Mémoire : un rapprochement est pressenti entre Toshiba et Elpida

Mobilité

Le Japon semble consolider ses forces dans le domaine de la high-tech et de la mémoire. S’inscrivant dans cette tendance, le rapprochement entre le spécialiste de la DRAM Elpida et Toshiba est pressenti.

Elpida est né du regroupement des activités DRAM des sociétés japonaises Hitachi et NEC. Et la société serait en pourparlers avec Toshiba. Les spéculations vont bon train sur un rapprochement qui ferait sens à plus d’un titre.

Digitimes évoque même une fusion entre les deux groupes. Mais Toshiba s’est empressé de démentir toute éventualité de fusion des deux entreprises. Un démenti qui reste laconique et peut laisser penser qu’un rapprochement est tout de même possible d’une manière ou d’une autre.

Le gouvernement japonais pourrait même orchestrer cette union entre ces deux spécialistes de la mémoire (mémoire Flash pour Toshiba et DRAM pour Elpida).

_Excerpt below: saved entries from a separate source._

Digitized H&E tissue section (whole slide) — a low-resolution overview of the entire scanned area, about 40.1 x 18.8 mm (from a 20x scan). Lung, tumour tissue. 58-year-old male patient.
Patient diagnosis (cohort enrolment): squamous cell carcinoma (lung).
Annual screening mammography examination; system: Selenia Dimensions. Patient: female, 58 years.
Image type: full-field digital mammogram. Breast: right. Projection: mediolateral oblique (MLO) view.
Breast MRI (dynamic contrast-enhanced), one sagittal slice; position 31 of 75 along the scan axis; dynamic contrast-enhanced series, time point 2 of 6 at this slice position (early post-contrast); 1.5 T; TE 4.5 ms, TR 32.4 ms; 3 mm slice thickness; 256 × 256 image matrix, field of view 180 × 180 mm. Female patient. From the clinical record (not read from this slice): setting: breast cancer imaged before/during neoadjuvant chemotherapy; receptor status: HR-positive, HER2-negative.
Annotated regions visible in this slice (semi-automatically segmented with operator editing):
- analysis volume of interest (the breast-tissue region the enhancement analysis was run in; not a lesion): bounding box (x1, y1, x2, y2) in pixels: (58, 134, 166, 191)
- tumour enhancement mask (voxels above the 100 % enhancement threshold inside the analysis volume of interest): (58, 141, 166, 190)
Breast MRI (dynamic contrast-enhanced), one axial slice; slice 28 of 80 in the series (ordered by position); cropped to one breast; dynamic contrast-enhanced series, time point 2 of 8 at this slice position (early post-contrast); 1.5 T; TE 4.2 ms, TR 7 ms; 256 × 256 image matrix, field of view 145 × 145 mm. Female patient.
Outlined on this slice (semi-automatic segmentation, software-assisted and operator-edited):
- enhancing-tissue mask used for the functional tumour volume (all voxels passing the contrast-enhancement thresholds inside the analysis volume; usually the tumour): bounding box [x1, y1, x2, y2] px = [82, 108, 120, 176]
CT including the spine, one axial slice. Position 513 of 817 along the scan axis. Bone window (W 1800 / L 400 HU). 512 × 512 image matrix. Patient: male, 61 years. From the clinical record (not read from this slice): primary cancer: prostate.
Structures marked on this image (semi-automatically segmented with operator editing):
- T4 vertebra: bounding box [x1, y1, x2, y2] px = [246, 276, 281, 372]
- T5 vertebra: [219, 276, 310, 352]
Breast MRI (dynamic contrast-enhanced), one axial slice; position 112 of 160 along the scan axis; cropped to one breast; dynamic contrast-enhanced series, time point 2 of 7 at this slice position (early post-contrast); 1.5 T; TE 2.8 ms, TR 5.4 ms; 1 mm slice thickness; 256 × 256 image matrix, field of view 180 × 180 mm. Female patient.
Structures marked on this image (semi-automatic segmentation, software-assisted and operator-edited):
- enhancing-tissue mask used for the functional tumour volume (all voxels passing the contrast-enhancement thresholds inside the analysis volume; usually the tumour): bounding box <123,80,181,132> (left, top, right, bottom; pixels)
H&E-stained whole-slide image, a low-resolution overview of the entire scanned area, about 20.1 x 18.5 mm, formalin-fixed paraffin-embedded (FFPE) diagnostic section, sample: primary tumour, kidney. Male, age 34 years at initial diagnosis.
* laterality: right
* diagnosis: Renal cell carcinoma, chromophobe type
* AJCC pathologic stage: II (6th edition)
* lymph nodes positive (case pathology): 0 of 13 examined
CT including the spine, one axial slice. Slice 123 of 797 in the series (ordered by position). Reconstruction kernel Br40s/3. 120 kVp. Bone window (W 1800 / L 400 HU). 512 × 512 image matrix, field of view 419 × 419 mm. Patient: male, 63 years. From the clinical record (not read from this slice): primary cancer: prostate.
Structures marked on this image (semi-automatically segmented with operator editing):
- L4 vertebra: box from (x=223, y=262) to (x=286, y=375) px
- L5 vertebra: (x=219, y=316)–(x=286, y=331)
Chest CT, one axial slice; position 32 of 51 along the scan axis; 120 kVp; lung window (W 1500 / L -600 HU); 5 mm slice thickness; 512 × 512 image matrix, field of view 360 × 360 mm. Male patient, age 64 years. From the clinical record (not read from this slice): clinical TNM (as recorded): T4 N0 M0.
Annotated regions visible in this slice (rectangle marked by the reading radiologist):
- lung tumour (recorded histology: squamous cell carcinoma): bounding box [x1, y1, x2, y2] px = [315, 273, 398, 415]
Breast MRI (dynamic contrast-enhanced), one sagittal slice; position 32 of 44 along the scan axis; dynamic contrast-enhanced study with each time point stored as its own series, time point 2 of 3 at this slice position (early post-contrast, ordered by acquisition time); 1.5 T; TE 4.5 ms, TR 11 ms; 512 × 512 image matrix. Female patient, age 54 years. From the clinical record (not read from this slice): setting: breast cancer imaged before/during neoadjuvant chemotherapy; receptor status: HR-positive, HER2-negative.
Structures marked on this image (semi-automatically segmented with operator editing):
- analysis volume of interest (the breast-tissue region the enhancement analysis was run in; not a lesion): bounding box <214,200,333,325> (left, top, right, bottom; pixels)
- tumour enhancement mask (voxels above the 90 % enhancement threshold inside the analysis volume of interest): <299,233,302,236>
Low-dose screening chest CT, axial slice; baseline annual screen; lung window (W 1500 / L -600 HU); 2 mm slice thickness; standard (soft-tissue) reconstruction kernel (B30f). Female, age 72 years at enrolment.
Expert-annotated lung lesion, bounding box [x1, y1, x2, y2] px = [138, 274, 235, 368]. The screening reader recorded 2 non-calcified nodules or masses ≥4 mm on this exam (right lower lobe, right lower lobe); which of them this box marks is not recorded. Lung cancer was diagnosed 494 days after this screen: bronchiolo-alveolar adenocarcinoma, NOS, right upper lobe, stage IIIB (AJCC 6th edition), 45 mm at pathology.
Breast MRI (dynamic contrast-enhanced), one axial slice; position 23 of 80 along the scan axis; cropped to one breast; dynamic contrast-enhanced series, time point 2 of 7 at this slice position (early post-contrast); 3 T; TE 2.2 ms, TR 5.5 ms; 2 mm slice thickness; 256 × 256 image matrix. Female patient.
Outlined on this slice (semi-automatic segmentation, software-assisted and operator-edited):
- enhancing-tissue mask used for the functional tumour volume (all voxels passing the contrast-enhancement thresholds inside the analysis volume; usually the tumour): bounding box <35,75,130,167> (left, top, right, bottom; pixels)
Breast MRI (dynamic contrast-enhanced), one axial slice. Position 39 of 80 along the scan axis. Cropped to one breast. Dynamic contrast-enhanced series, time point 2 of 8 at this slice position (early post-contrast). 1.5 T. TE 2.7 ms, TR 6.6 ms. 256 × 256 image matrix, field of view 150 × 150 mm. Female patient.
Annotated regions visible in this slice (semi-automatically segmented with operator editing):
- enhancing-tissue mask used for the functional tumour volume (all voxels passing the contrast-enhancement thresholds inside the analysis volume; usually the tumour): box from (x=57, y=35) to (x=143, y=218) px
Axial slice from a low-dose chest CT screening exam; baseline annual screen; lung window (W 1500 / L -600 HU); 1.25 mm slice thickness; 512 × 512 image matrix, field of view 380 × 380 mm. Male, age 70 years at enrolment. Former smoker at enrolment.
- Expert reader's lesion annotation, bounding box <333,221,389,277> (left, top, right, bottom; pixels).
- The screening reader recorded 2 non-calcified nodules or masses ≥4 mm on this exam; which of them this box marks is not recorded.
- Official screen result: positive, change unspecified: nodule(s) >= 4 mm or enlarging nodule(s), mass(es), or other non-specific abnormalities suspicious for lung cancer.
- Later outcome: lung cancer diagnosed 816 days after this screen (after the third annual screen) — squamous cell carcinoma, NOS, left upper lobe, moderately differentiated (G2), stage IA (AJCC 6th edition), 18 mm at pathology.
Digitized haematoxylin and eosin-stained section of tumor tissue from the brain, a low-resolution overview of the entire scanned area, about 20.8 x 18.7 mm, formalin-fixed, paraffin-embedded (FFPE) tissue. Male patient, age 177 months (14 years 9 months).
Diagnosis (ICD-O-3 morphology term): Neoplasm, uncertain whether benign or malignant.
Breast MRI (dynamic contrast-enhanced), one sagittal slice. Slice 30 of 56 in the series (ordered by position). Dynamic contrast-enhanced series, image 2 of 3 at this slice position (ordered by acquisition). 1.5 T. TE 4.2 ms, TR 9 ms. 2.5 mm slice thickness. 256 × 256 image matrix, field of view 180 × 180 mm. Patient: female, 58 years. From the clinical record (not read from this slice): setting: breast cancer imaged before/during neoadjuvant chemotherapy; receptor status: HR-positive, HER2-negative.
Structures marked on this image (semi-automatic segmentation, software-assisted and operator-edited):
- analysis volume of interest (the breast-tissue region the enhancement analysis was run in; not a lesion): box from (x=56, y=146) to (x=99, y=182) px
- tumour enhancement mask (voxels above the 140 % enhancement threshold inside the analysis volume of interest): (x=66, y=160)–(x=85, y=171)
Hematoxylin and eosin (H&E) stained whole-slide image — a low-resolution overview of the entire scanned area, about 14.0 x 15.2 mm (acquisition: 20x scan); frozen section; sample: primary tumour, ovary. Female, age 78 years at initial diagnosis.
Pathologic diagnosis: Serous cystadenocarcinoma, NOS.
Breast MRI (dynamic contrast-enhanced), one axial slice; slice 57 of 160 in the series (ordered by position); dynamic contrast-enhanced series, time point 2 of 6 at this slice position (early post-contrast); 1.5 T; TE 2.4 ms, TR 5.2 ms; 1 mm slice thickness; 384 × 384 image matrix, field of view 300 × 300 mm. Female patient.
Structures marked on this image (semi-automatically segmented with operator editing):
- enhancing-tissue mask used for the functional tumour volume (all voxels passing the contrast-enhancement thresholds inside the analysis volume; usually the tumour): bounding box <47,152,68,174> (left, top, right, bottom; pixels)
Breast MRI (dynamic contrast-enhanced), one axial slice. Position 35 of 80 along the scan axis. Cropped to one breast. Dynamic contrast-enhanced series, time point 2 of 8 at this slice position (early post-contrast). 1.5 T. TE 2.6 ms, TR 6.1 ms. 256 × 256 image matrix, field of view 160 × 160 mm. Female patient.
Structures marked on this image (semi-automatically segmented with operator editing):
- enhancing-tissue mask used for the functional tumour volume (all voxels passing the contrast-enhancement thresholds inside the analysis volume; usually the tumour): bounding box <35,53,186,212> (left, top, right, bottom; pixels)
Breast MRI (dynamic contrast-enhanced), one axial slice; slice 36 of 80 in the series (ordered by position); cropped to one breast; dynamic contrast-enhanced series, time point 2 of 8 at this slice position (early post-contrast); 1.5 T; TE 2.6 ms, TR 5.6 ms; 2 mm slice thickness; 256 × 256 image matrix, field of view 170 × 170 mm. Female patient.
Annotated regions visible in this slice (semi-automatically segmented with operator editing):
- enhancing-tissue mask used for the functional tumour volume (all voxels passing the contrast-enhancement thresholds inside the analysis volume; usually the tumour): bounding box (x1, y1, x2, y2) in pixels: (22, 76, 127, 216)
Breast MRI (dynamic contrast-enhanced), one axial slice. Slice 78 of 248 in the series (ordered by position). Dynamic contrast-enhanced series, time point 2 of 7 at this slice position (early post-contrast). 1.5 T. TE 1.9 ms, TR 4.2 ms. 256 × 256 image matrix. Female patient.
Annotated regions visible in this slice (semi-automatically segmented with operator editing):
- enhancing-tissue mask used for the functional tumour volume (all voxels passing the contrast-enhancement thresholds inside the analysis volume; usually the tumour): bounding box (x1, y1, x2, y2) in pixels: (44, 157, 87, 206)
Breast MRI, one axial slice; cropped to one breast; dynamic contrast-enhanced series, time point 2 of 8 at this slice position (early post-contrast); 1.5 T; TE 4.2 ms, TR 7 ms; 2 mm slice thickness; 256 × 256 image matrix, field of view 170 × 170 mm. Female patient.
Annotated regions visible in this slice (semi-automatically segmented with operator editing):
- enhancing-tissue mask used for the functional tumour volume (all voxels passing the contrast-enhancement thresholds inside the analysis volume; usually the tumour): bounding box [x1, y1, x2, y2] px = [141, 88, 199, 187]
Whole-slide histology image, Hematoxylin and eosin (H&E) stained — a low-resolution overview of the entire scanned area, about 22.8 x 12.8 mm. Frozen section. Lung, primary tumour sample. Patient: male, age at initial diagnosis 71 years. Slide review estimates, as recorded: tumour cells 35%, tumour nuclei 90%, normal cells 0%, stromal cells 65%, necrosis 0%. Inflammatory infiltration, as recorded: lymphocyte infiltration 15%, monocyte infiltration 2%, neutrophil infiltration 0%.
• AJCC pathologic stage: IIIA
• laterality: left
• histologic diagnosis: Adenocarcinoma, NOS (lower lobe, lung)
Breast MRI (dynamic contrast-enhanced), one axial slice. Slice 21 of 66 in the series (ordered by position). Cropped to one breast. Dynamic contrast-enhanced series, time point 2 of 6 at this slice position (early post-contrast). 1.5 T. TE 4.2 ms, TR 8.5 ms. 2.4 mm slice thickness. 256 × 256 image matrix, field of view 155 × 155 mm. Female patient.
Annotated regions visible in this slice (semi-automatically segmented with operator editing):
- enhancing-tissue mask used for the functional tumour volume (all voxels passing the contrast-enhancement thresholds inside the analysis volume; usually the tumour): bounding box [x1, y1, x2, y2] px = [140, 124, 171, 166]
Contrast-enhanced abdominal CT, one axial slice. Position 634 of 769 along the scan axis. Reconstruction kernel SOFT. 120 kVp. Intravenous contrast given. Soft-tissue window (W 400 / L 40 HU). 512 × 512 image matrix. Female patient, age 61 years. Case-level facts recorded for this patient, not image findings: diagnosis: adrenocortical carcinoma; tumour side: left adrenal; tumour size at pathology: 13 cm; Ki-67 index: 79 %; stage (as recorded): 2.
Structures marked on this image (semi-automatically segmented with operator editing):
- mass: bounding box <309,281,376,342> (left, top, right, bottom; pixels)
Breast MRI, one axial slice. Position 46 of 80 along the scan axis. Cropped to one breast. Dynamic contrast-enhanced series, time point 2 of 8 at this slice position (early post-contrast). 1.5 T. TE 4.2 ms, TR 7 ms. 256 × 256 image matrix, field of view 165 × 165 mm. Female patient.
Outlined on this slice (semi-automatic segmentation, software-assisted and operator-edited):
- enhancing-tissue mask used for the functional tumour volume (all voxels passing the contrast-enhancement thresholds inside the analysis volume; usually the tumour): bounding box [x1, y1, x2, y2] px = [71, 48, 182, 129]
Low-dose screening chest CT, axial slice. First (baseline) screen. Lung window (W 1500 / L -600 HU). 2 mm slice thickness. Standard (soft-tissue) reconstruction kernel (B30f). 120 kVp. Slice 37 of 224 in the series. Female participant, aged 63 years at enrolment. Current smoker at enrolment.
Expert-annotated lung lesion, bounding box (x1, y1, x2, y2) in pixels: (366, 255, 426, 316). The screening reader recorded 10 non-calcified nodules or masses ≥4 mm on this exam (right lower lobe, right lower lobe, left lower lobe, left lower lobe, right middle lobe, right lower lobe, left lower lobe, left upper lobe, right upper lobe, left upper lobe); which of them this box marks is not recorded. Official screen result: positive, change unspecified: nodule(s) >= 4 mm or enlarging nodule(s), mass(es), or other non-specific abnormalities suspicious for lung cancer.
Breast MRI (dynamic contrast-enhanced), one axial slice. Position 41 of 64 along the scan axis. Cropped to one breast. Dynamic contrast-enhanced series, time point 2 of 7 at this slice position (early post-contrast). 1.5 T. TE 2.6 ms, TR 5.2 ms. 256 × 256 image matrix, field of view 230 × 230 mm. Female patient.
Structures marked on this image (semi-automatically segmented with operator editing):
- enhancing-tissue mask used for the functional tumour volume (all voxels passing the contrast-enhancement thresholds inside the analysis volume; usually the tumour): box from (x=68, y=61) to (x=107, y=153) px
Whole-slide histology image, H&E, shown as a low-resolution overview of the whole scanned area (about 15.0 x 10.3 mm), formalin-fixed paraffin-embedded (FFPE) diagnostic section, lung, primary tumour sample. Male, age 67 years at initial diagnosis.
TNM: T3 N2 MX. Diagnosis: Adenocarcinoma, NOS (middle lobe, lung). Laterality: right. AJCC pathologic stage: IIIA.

On gardera d’ailleurs en mémoire que les unions ou autres consortiums sont devenus monnaie courante au Japon depuis quelques mois. De surcroît, Elpida est le dernier acteur nippon dans le secteur de la DRAM.

Ainsi, Japan Display regroupe Hitachi, Sony et Toshiba et a pour vocation d’unir leurs forces dans la fabrication de dalles LCD de petite et moyenne tailles.

Plus récente encore, on pense à la co-entreprise annoncée par l’opérateur historique japonais. NTT DoCoMo sera ainsi à la tête d’une nouvelle entité regroupant plusieurs géants japonais de la high-tech, plus Samsung, afin de développer des SoC intégrant des modems Radio avec 4G LTE (puis LTE Advanced).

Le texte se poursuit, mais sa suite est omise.